The Un-Brazilian Activities Committee knows who you are, what you do and can sue you

There is no freedom where there is fear, even if the Constitution guarantees that we are all free. Fear can be spontaneous, irrational, a personality trait. For that there is therapy, among other things. But fear can be deliberately fabricated from the outside, both by the state and by society.

When state and society plunge into vigilantism and denunciation, either by police, judiciary or informal militia groups, we enter into a state of intimidation. In this regime of exception to freedoms, intimidation is a public policy and an organized private practice, encouraged by the state itself.

The target brings together people for whom freedom is constitutive of what they do: journalists, teachers, scientists, writers, civil society. Unlike an engineer, an accountant or an orthopedist, who enjoy a generic professional freedom, these activities receive specific constitutional freedoms: freedom of the press, academic and scientific freedom, artistic freedom, freedom of association and assembly. They can thus disturb without the burden of heroism and acute retaliation.

And they do disturb. Bolsonarist-style governments go hunting. Bolsonaro has appointed four watchdogs for state intimidation policy: the General Prosecutor (GP), the Minister of Justice (MJ), the Attorney General (AG) and the super-intelligence service of General Heleno. Prosecutors, judges and police officers stay in the rear, waiting for the call. Bolsonaristas on the corner do the rest of the dirty work.

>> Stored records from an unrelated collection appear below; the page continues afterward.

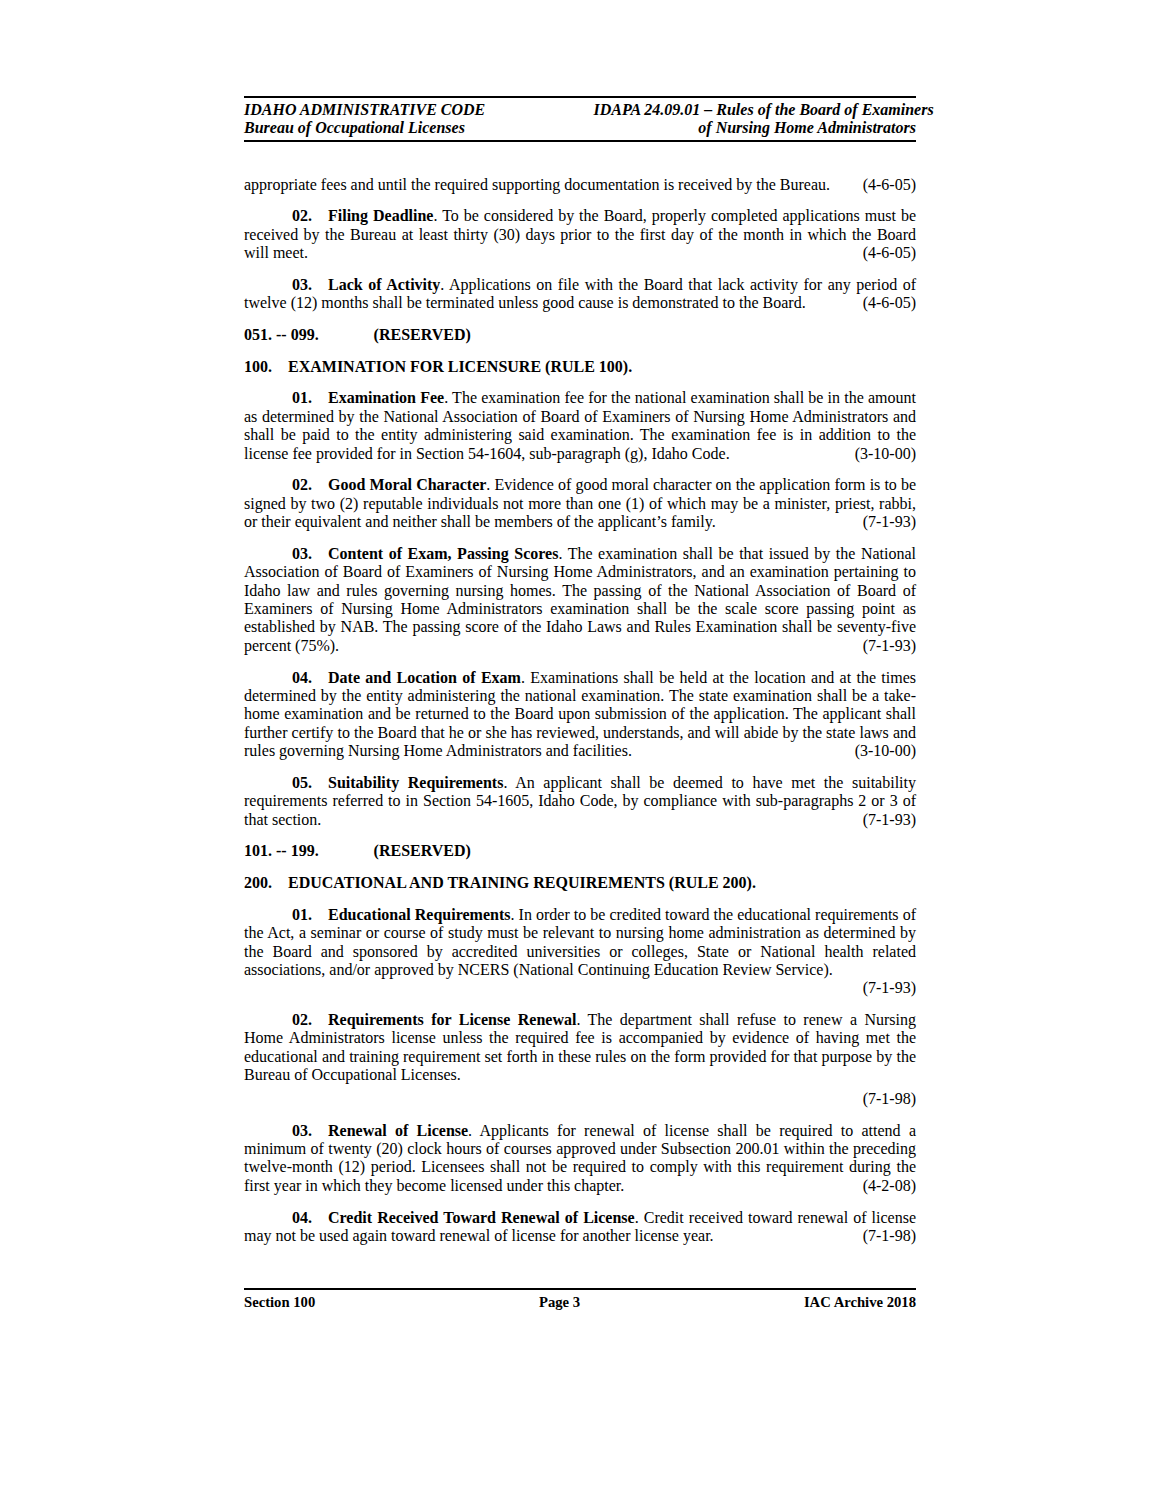IDAHO ADMINISTRATIVE CODE Bureau of Occupational Licenses
IDAPA 24.09.01 – Rules of the Board of Examiners of Nursing Home Administrators
appropriate fees and until the required supporting documentation is received by the Bureau.(4-6-05)
02. Filing Deadline. To be considered by the Board, properly completed applications must be received by the Bureau at least thirty (30) days prior to the first day of the month in which the Board will meet.(4-6-05)
03. Lack of Activity. Applications on file with the Board that lack activity for any period of twelve (12) months shall be terminated unless good cause is demonstrated to the Board.(4-6-05)
051. -- 099.(RESERVED)
100. EXAMINATION FOR LICENSURE (RULE 100).
01. Examination Fee. The examination fee for the national examination shall be in the amount as determined by the National Association of Board of Examiners of Nursing Home Administrators and shall be paid to the entity administering said examination. The examination fee is in addition to the license fee provided for in Section 54-1604, sub-paragraph (g), Idaho Code.(3-10-00)
02. Good Moral Character. Evidence of good moral character on the application form is to be signed by two (2) reputable individuals not more than one (1) of which may be a minister, priest, rabbi, or their equivalent and neither shall be members of the applicant’s family.(7-1-93)
03. Content of Exam, Passing Scores. The examination shall be that issued by the National Association of Board of Examiners of Nursing Home Administrators, and an examination pertaining to Idaho law and rules governing nursing homes. The passing of the National Association of Board of Examiners of Nursing Home Administrators examination shall be the scale score passing point as established by NAB. The passing score of the Idaho Laws and Rules Examination shall be seventy-five percent (75%).(7-1-93)
04. Date and Location of Exam. Examinations shall be held at the location and at the times determined by the entity administering the national examination. The state examination shall be a take-home examination and be returned to the Board upon submission of the application. The applicant shall further certify to the Board that he or she has reviewed, understands, and will abide by the state laws and rules governing Nursing Home Administrators and facilities.(3-10-00)
05. Suitability Requirements. An applicant shall be deemed to have met the suitability requirements referred to in Section 54-1605, Idaho Code, by compliance with sub-paragraphs 2 or 3 of that section.(7-1-93)
101. -- 199.(RESERVED)
200. EDUCATIONAL AND TRAINING REQUIREMENTS (RULE 200).
01. Educational Requirements. In order to be credited toward the educational requirements of the Act, a seminar or course of study must be relevant to nursing home administration as determined by the Board and sponsored by accredited universities or colleges, State or National health related associations, and/or approved by NCERS (National Continuing Education Review Service).(7-1-93)
02. Requirements for License Renewal. The department shall refuse to renew a Nursing Home Administrators license unless the required fee is accompanied by evidence of having met the educational and training requirement set forth in these rules on the form provided for that purpose by the Bureau of Occupational Licenses.
(7-1-98)
03. Renewal of License. Applicants for renewal of license shall be required to attend a minimum of twenty (20) clock hours of courses approved under Subsection 200.01 within the preceding twelve-month (12) period. Licensees shall not be required to comply with this requirement during the first year in which they become licensed under this chapter.(4-2-08)
04. Credit Received Toward Renewal of License. Credit received toward renewal of license may not be used again toward renewal of license for another license year.(7-1-98)
Section 100
Page 3
IAC Archive 2018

A state of intimidation emerges from this hodgepodge of cases:

GP orders a journalist to release a report he managed to leak from the intelligence agency (Abin); Abin monitors "bad Brazilians" at a climate conference; GP asks the Bar Association to sanction a lawyer who asks for an investigation against human rights minister; ministries set up dossiers for "antifascists" and "detractors"; AG takes legal action against Minister Salles' critics; bureaucracies and even policemen operate in a climate of apprehension for fear of whistleblowers detecting signs of antagonism.

Bolsonaro urges police against the press; MJ opens secret investigation against lawyer and journalists who criticize the president; the Army requests retraction of a magazine against the assertion of military responsibility for deaths in the pandemics; the medical profession is harassed to prescribe medicine without scientific recommendation; a prosecutor questions a city hall for celebration of women's day with a "communist layout".

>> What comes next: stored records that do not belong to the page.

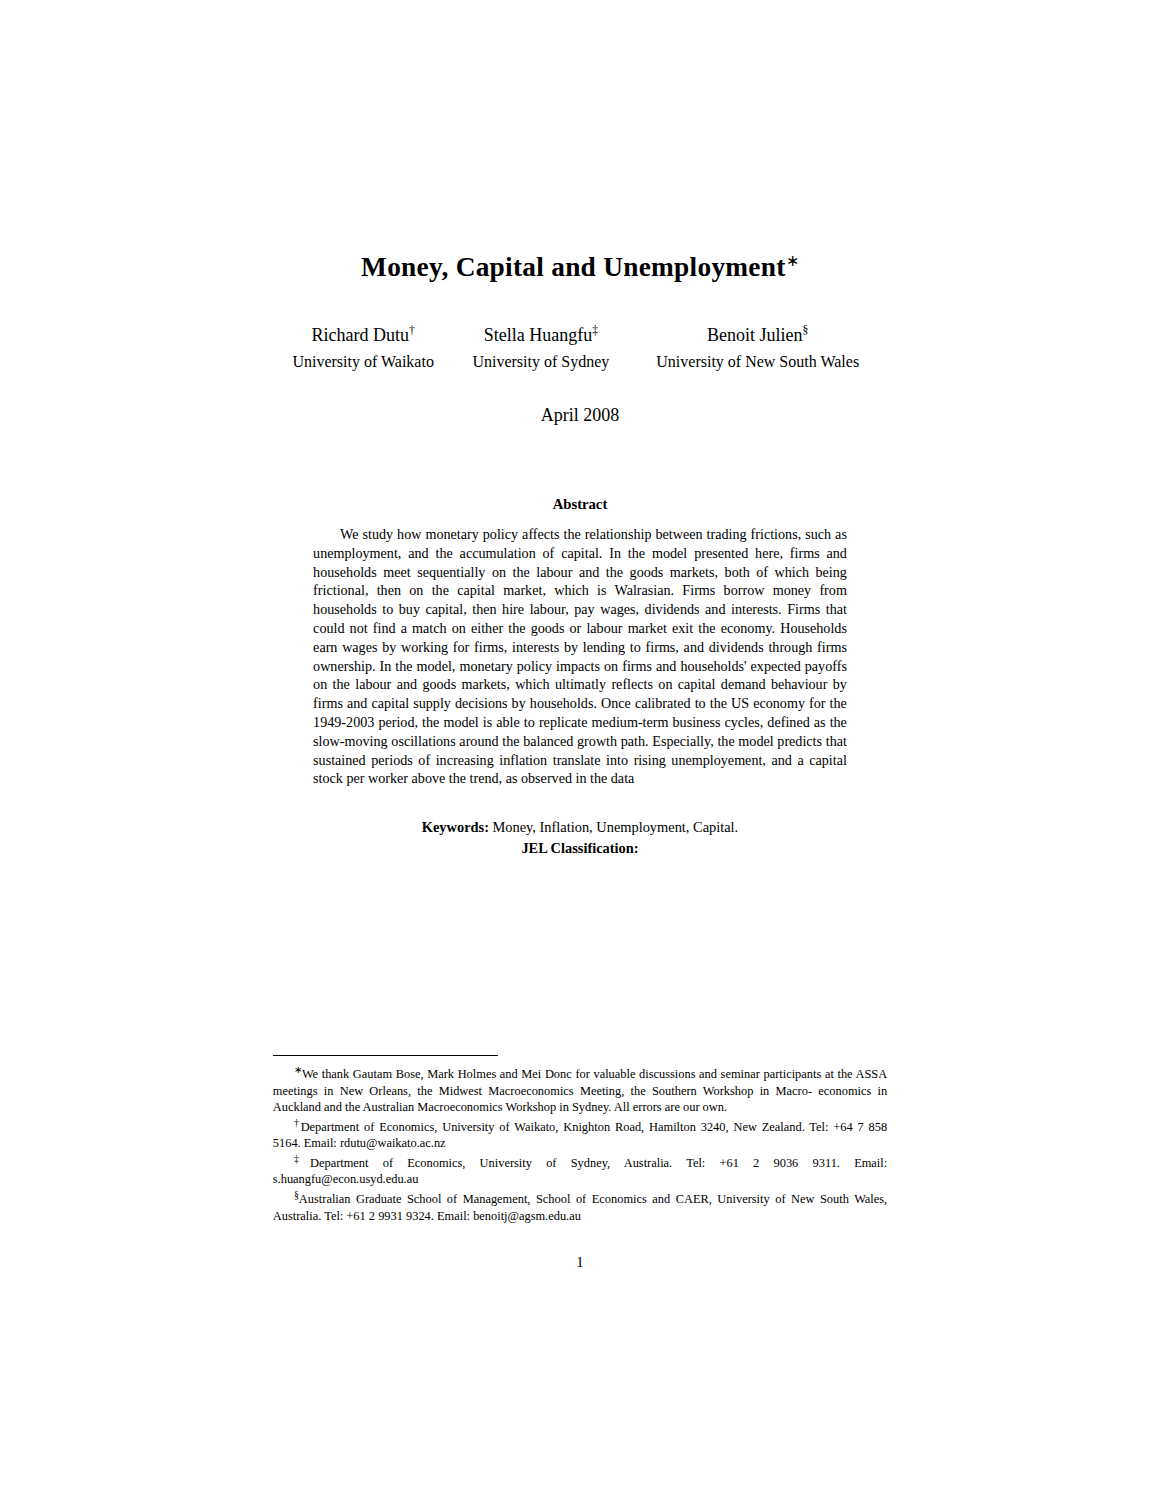Money, Capital and Unemployment∗
| Richard Dutu † | Stella Huangfu ‡ | Benoit Julien § |
| University of Waikato | University of Sydney | University of New South Wales |
April 2008
Abstract
We study how monetary policy affects the relationship between trading frictions, such as unemployment, and the accumulation of capital. In the model presented here, firms and households meet sequentially on the labour and the goods markets, both of which being frictional, then on the capital market, which is Walrasian. Firms borrow money from households to buy capital, then hire labour, pay wages, dividends and interests. Firms that could not find a match on either the goods or labour market exit the economy. Households earn wages by working for firms, interests by lending to firms, and dividends through firms ownership. In the model, monetary policy impacts on firms and households' expected payoffs on the labour and goods markets, which ultimatly reflects on capital demand behaviour by firms and capital supply decisions by households. Once calibrated to the US economy for the 1949-2003 period, the model is able to replicate medium-term business cycles, defined as the slow-moving oscillations around the balanced growth path. Especially, the model predicts that sustained periods of increasing inflation translate into rising unemployement, and a capital stock per worker above the trend, as observed in the data
Keywords: Money, Inflation, Unemployment, Capital.
JEL Classification:
∗We thank Gautam Bose, Mark Holmes and Mei Donc for valuable discussions and seminar participants at the ASSA meetings in New Orleans, the Midwest Macroeconomics Meeting, the Southern Workshop in Macro- economics in Auckland and the Australian Macroeconomics Workshop in Sydney. All errors are our own.
†Department of Economics, University of Waikato, Knighton Road, Hamilton 3240, New Zealand. Tel: +64 7 858 5164. Email: rdutu@waikato.ac.nz
‡Department of Economics, University of Sydney, Australia. Tel: +61 2 9036 9311. Email: s.huangfu@econ.usyd.edu.au
§Australian Graduate School of Management, School of Economics and CAER, University of New South Wales, Australia. Tel: +61 2 9931 9324. Email: benoitj@agsm.edu.au
1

In education and research, a university professor signs a "term of conduct adjustment" for having displayed "disapproval" of the president; a student is arrested for an ironic phrase on social network; a state research center demand researchers to ask for authorization to publish studies; movements for the creation of hotlines in schools and universities proliferate; the commission of the national university exam (Enem) suggests replacing the term "dictatorship" with "military regime". In the field of culture, the promotion and funding of the arts is subjected to a political filter.

Intimidation does not come only form the state. The judiciary functions as a very functional puppet for authoritarians. A collective of "conservative lawyers" offers to sue anyone who offends the president. Public figures such as Patrícia Campos Melo, Felipe Neto and Debora Diniz are threatened by a torrent of hatred in social networks and by lawsuits.

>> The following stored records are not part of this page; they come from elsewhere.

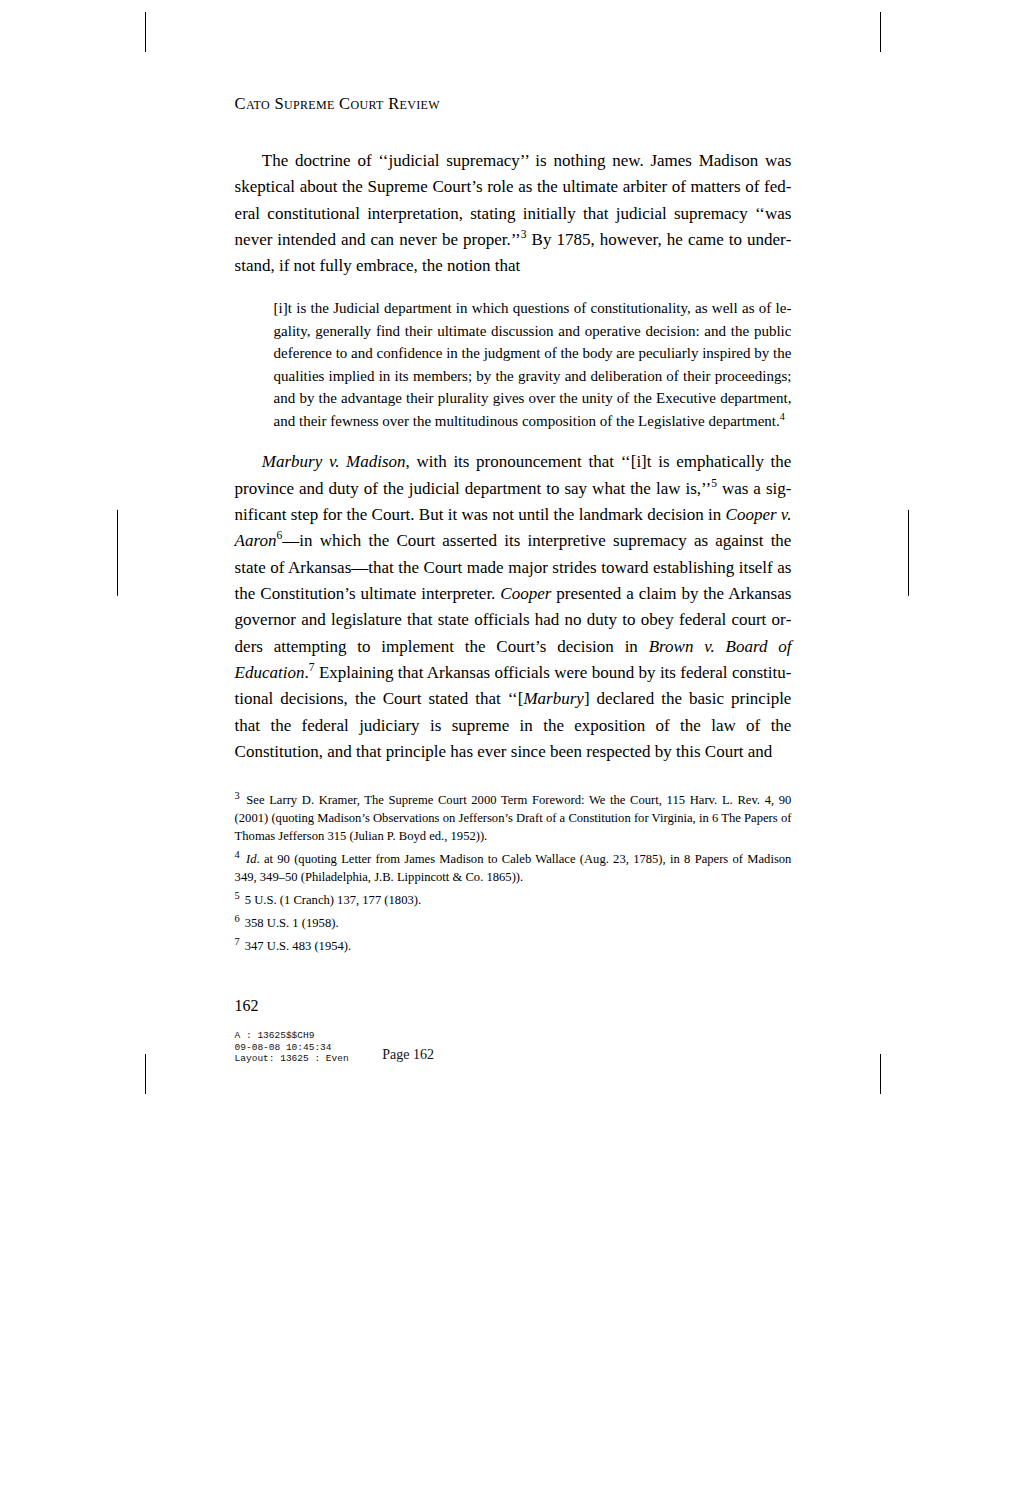Cato Supreme Court Review
The doctrine of ‘‘judicial supremacy’’ is nothing new. James Madison was skeptical about the Supreme Court’s role as the ultimate arbiter of matters of federal constitutional interpretation, stating initially that judicial supremacy ‘‘was never intended and can never be proper.’’3 By 1785, however, he came to understand, if not fully embrace, the notion that
[i]t is the Judicial department in which questions of constitutionality, as well as of legality, generally find their ultimate discussion and operative decision: and the public deference to and confidence in the judgment of the body are peculiarly inspired by the qualities implied in its members; by the gravity and deliberation of their proceedings; and by the advantage their plurality gives over the unity of the Executive department, and their fewness over the multitudinous composition of the Legislative department.4
Marbury v. Madison, with its pronouncement that ‘‘[i]t is emphatically the province and duty of the judicial department to say what the law is,’’5 was a significant step for the Court. But it was not until the landmark decision in Cooper v. Aaron6—in which the Court asserted its interpretive supremacy as against the state of Arkansas—that the Court made major strides toward establishing itself as the Constitution’s ultimate interpreter. Cooper presented a claim by the Arkansas governor and legislature that state officials had no duty to obey federal court orders attempting to implement the Court’s decision in Brown v. Board of Education.7 Explaining that Arkansas officials were bound by its federal constitutional decisions, the Court stated that ‘‘[Marbury] declared the basic principle that the federal judiciary is supreme in the exposition of the law of the Constitution, and that principle has ever since been respected by this Court and
3 See Larry D. Kramer, The Supreme Court 2000 Term Foreword: We the Court, 115 Harv. L. Rev. 4, 90 (2001) (quoting Madison’s Observations on Jefferson’s Draft of a Constitution for Virginia, in 6 The Papers of Thomas Jefferson 315 (Julian P. Boyd ed., 1952)).
4 Id. at 90 (quoting Letter from James Madison to Caleb Wallace (Aug. 23, 1785), in 8 Papers of Madison 349, 349–50 (Philadelphia, J.B. Lippincott & Co. 1865)).
5 5 U.S. (1 Cranch) 137, 177 (1803).
6 358 U.S. 1 (1958).
7 347 U.S. 483 (1954).
162
A : 13625$$CH9 09-08-08 10:45:34 Layout: 13625 : Even
Page 162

Pastors from the Universal Church (main pentecostal church in the country) practice sham intimidatory litigation against writer João P. Cuenca. Due to a phrase posted on social network, he suffers more than 100 identical actions spread across the country, a strategy also used against the journalist Elvira Lobato, years ago.

Many people, due to cognitive hesitation and rhetorical cordiality, prefer to treat words with a kid's glove and avoid the signs of greater moral and political ignominy of the 20th century, such as fascism and genocide, or serious concepts such as state of exception. They have not yet submitted their vocabulary for closer scrutiny.

Obsessive in the search for "functioning institutions", they do not evaluate "how". Legal formalities are enough to prove their presumed thesis. The Official Gazette, in fact, seems to be working. Perhaps they will at least be convinced that we have entered into a state of intimidation and self-censorship, a state of constitutional exception with grains of sugar.

MiliCarthyism produces a fog of uncertainty that makes you ponder several times before practicing the elementary commitments of your profession, if your profession is not meant to pay homage to the government of the day. It is not fear of ordinary constraint, but fear of imprisonment, economic and personal ruin. MiliCarthyism, the McCarthyism of the tropics, is what we have on the horizon.